*TASK TO CARRY OUT:* Check every line of the material for the word "Free". Copy those that have it.

*GIVEN RECORDS:*
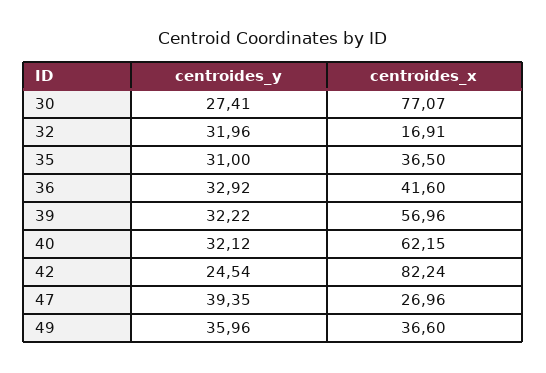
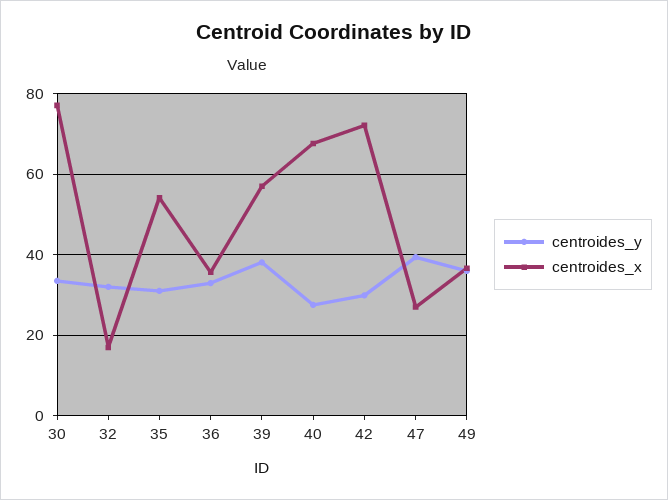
  {
    "centroides_y": {
-     "30": 27.41,
+     "30": 34,
      "32": 31.96,
      "35": 31,
      "36": 32.92,
-     "39": 32.22,
+     "39": 38,
-     "40": 32.12,
+     "40": 28,
-     "42": 24.54,
+     "42": 30,
      "47": 39.35,
      "49": 35.96
    },
    "centroides_x": {
      "30": 77.07,
      "32": 16.91,
-     "35": 36.5,
+     "35": 54,
-     "36": 41.6,
+     "36": 36,
      "39": 56.96,
-     "40": 62.15,
+     "40": 68,
-     "42": 82.24,
+     "42": 72,
      "47": 26.96,
      "49": 36.6
    }
  }

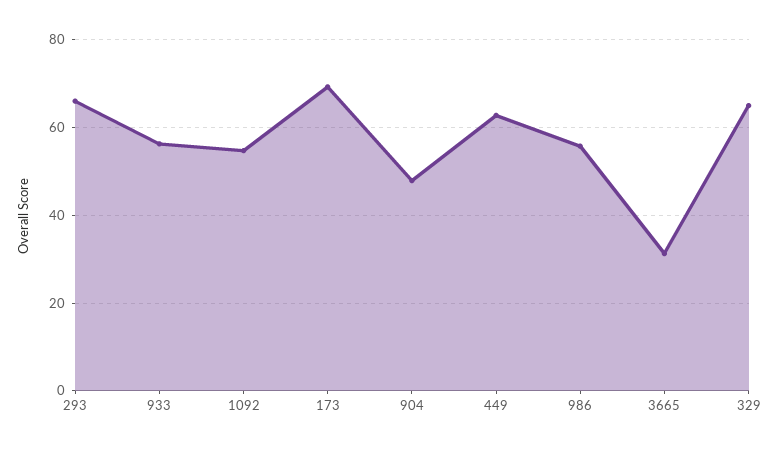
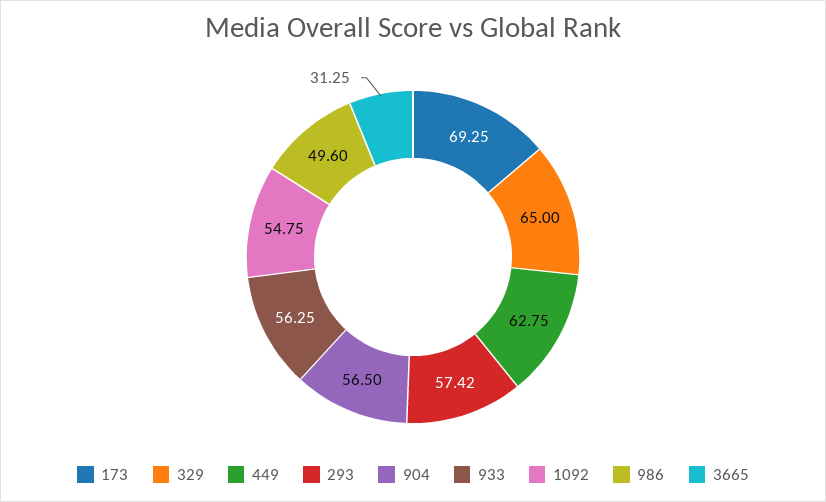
  {
-   "293": 66,
+   "293": 57.42,
    "933": 56.25,
    "1092": 54.75,
    "173": 69.25,
-   "904": 48,
+   "904": 56.5,
    "449": 62.75,
-   "986": 56,
+   "986": 49.6,
    "3665": 31.25,
    "329": 65
  }

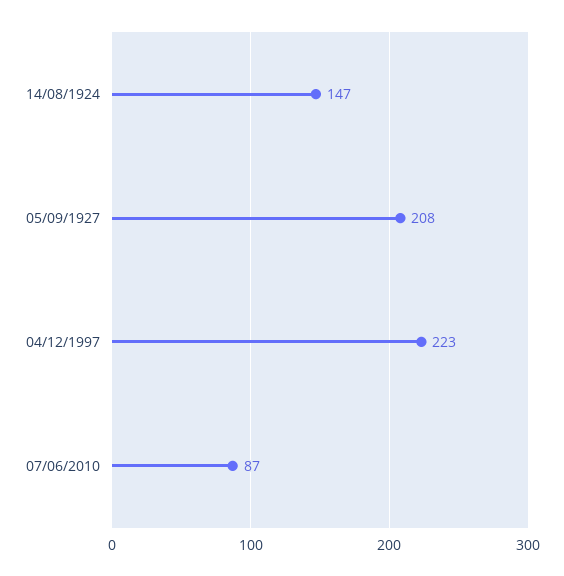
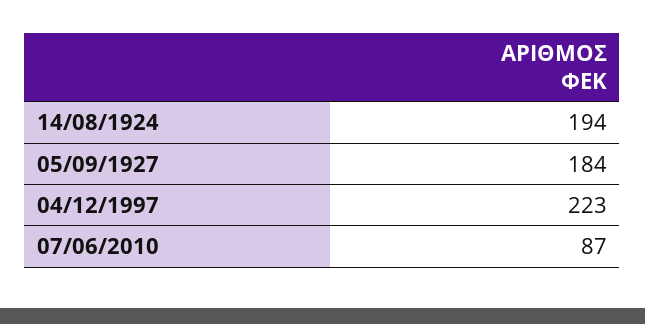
  {
-   "14/08/1924": 147,
+   "14/08/1924": 194,
-   "05/09/1927": 208,
+   "05/09/1927": 184,
    "04/12/1997": 223,
    "07/06/2010": 87
  }

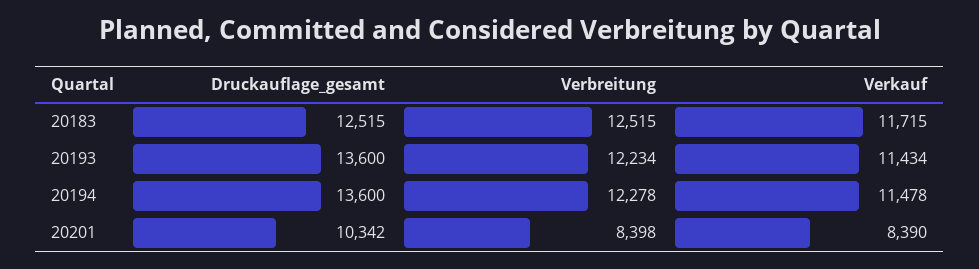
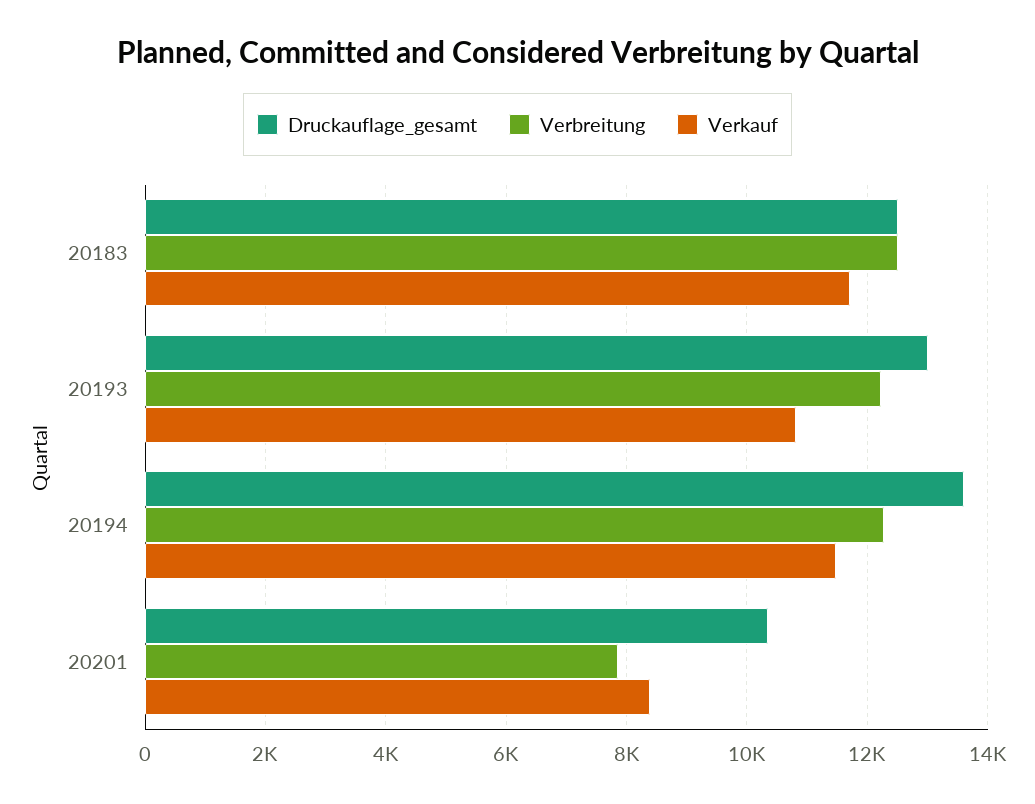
  {
    "Druckauflage_gesamt": {
      "20183": 12515,
-     "20193": 13600,
+     "20193": 13000,
      "20194": 13600,
      "20201": 10342
    },
    "Verbreitung": {
      "20183": 12515,
      "20193": 12234,
      "20194": 12278,
-     "20201": 8398
+     "20201": 7800
    },
    "Verkauf": {
      "20183": 11715,
-     "20193": 11434,
+     "20193": 10800,
      "20194": 11478,
      "20201": 8390
    }
  }

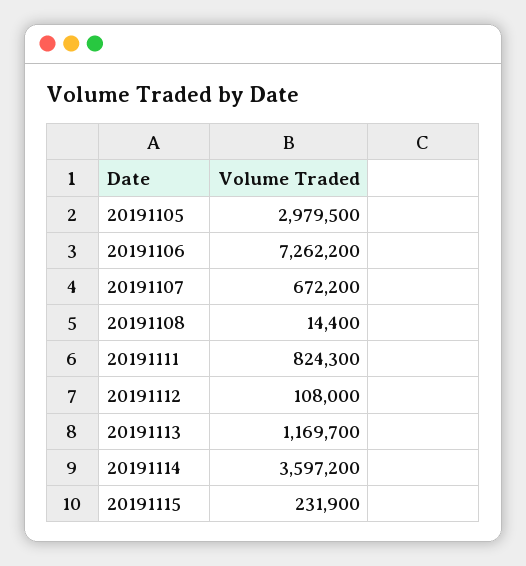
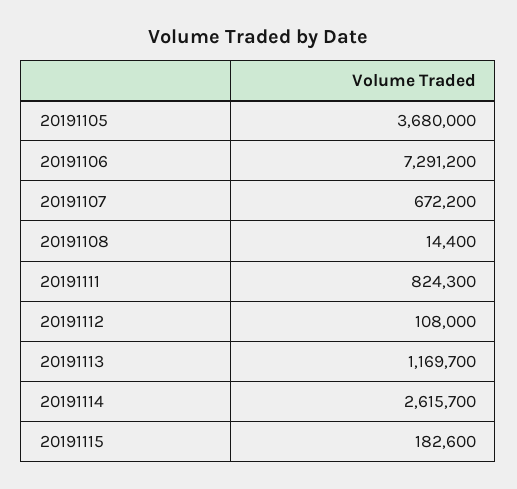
  {
-   "20191105": 2979500,
+   "20191105": 3680000,
-   "20191106": 7262200,
+   "20191106": 7291200,
    "20191107": 672200,
    "20191108": 14400,
    "20191111": 824300,
    "20191112": 108000,
    "20191113": 1169700,
-   "20191114": 3597200,
+   "20191114": 2615700,
-   "20191115": 231900
+   "20191115": 182600
  }

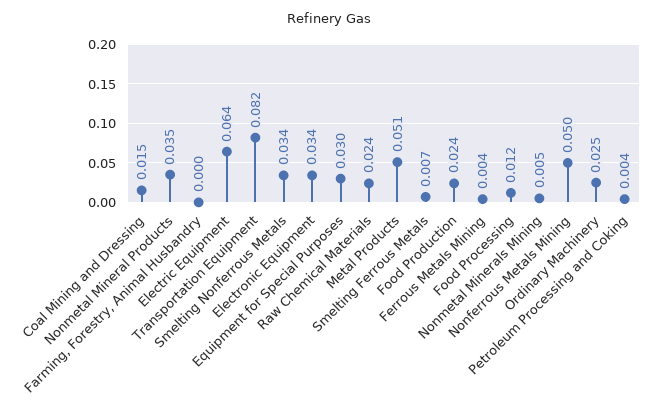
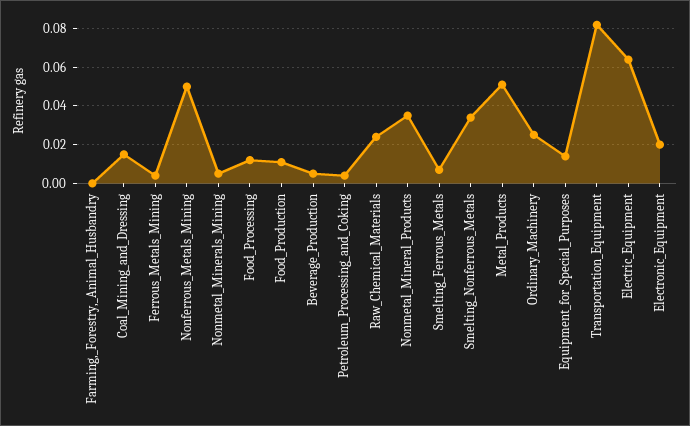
  {
    "Coal Mining and Dressing": 0.015,
    "Nonmetal Mineral Products": 0.035,
    "Farming, Forestry, Animal Husbandry": 0,
    "Electric Equipment": 0.064,
    "Transportation Equipment": 0.082,
    "Smelting Nonferrous Metals": 0.034,
-   "Electronic Equipment": 0.034,
+   "Electronic Equipment": 0.02,
-   "Equipment for Special Purposes": 0.03,
+   "Equipment for Special Purposes": 0.015,
    "Raw Chemical Materials": 0.024,
    "Metal Products": 0.051,
    "Smelting Ferrous Metals": 0.007,
-   "Food Production": 0.024,
+   "Food Production": 0.01,
    "Ferrous Metals Mining": 0.004,
    "Food Processing": 0.012,
    "Nonmetal Minerals Mining": 0.005,
    "Nonferrous Metals Mining": 0.05,
    "Ordinary Machinery": 0.025,
-   "Petroleum Processing and Coking": 0.004
+   "Petroleum Processing and Coking": 0.004,
+   "Beverage_Production": 0.005
  }

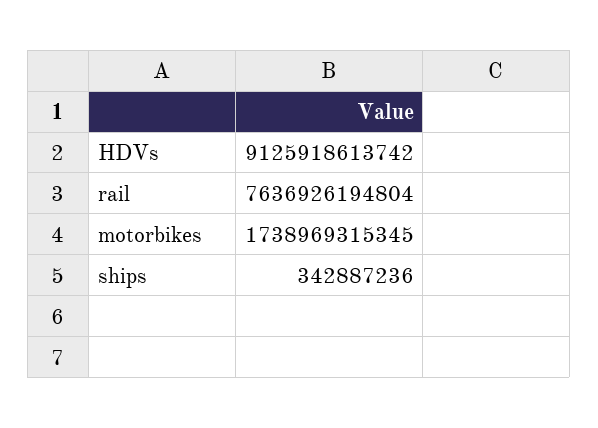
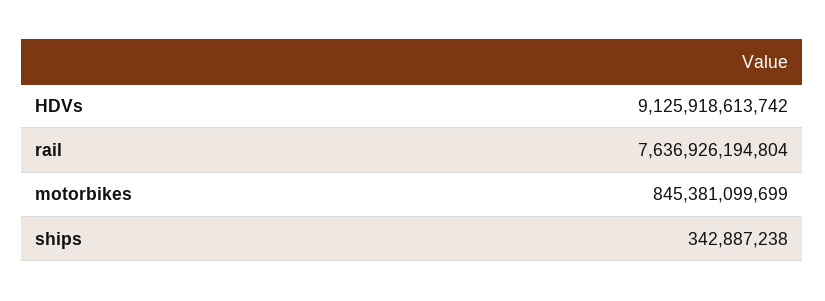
  {
    "HDVs": 9125918613742,
    "rail": 7636926194804,
-   "motorbikes": 1738969315345,
+   "motorbikes": 845381099699,
-   "ships": 342887236
+   "ships": 342887238
  }

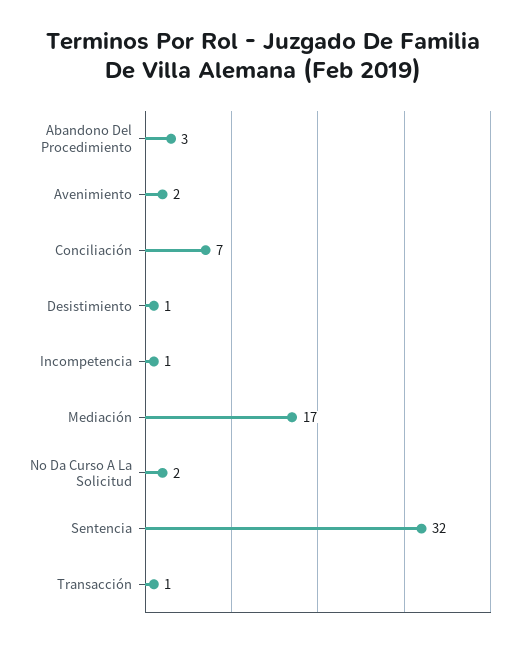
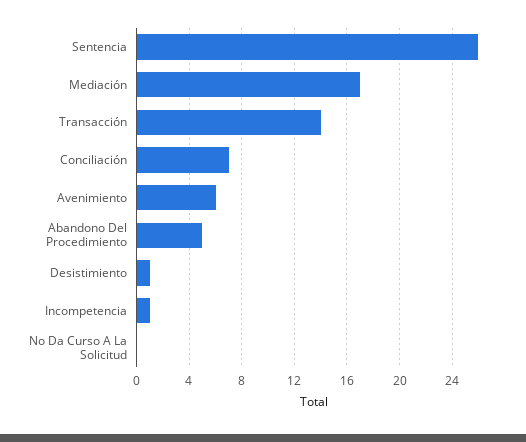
  {
-   "Abandono Del Procedimiento": 3,
+   "Abandono Del Procedimiento": 5,
-   "Avenimiento": 2,
+   "Avenimiento": 6,
    "Conciliación": 7,
    "Desistimiento": 1,
    "Incompetencia": 1,
    "Mediación": 17,
-   "No Da Curso A La Solicitud": 2,
+   "No Da Curso A La Solicitud": 0,
-   "Sentencia": 32,
+   "Sentencia": 26,
-   "Transacción": 1
+   "Transacción": 14
  }

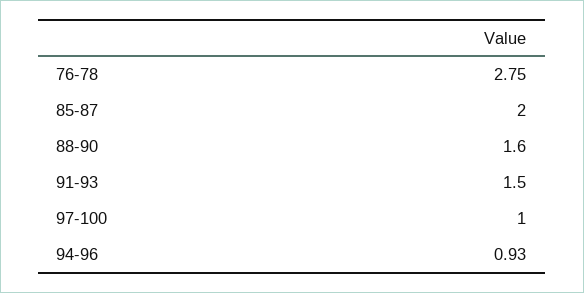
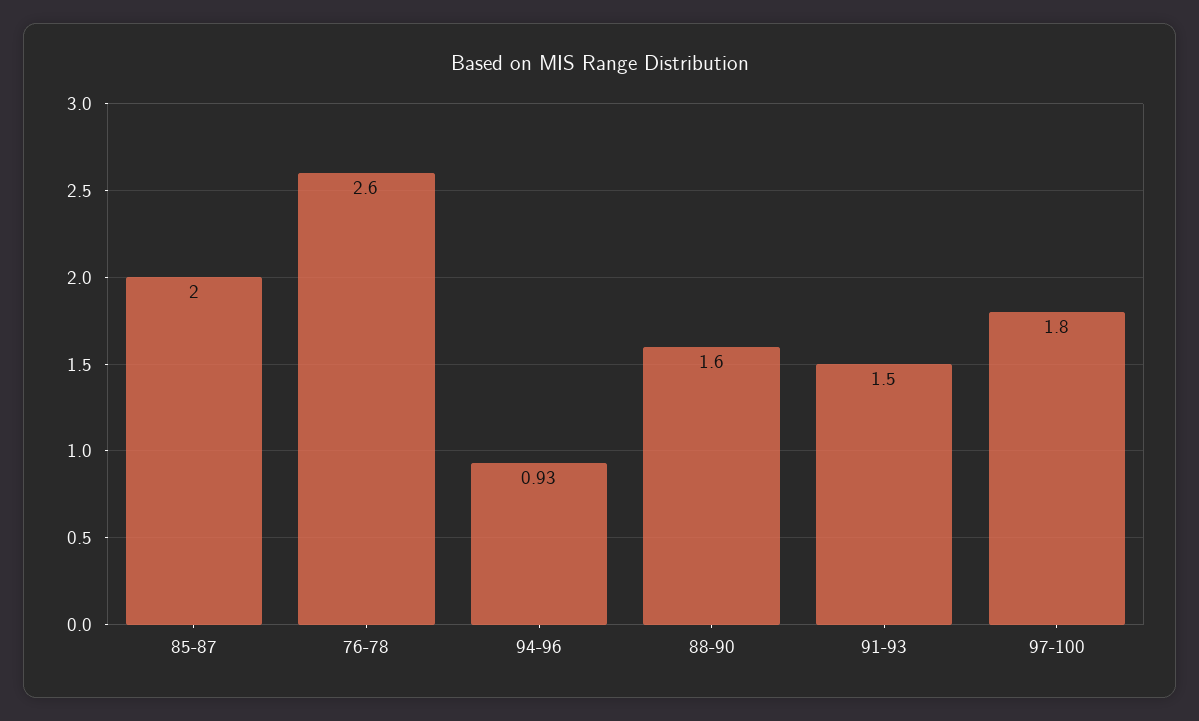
  {
-   "76-78": 2.75,
+   "76-78": 2.6,
    "85-87": 2,
    "88-90": 1.6,
    "91-93": 1.5,
-   "97-100": 1,
+   "97-100": 1.8,
    "94-96": 0.93
  }

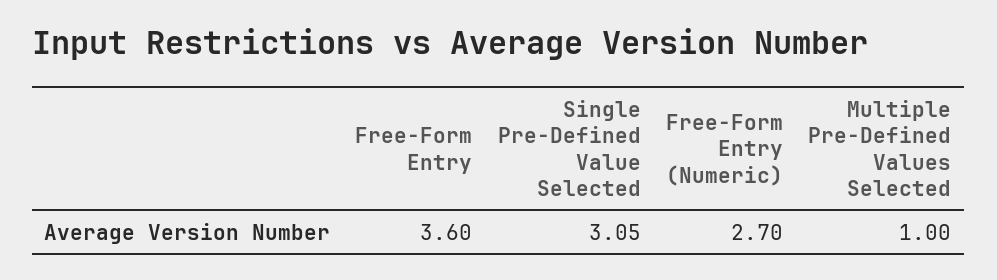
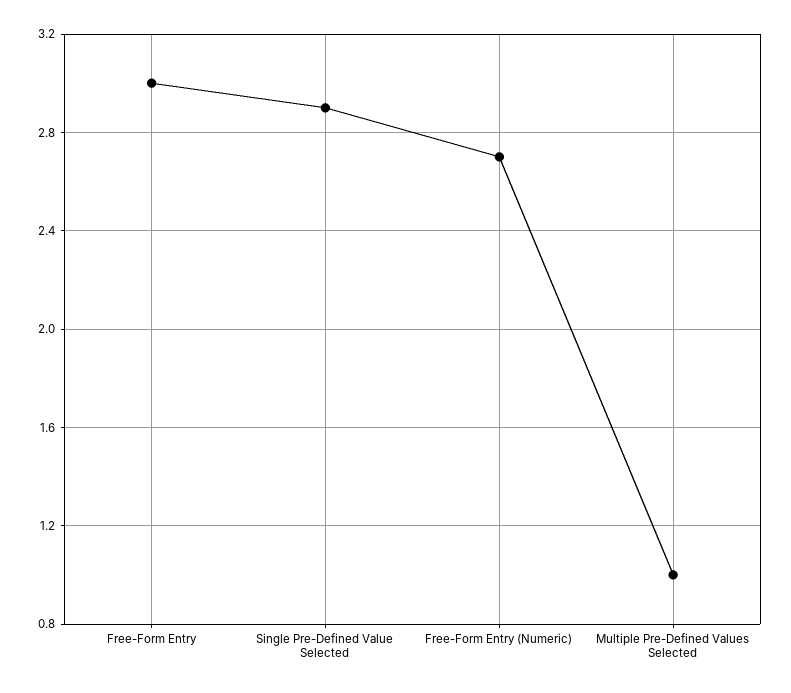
  {
-   "Free-Form Entry": 3.6,
+   "Free-Form Entry": 3,
-   "Single Pre-Defined Value Selected": 3.05,
+   "Single Pre-Defined Value Selected": 2.9,
    "Free-Form Entry (Numeric)": 2.7,
    "Multiple Pre-Defined Values Selected": 1
  }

*SOLVED EXERCISE:*
-   "Free-Form Entry": 3.6,
+   "Free-Form Entry": 3,
    "Free-Form Entry (Numeric)": 2.7,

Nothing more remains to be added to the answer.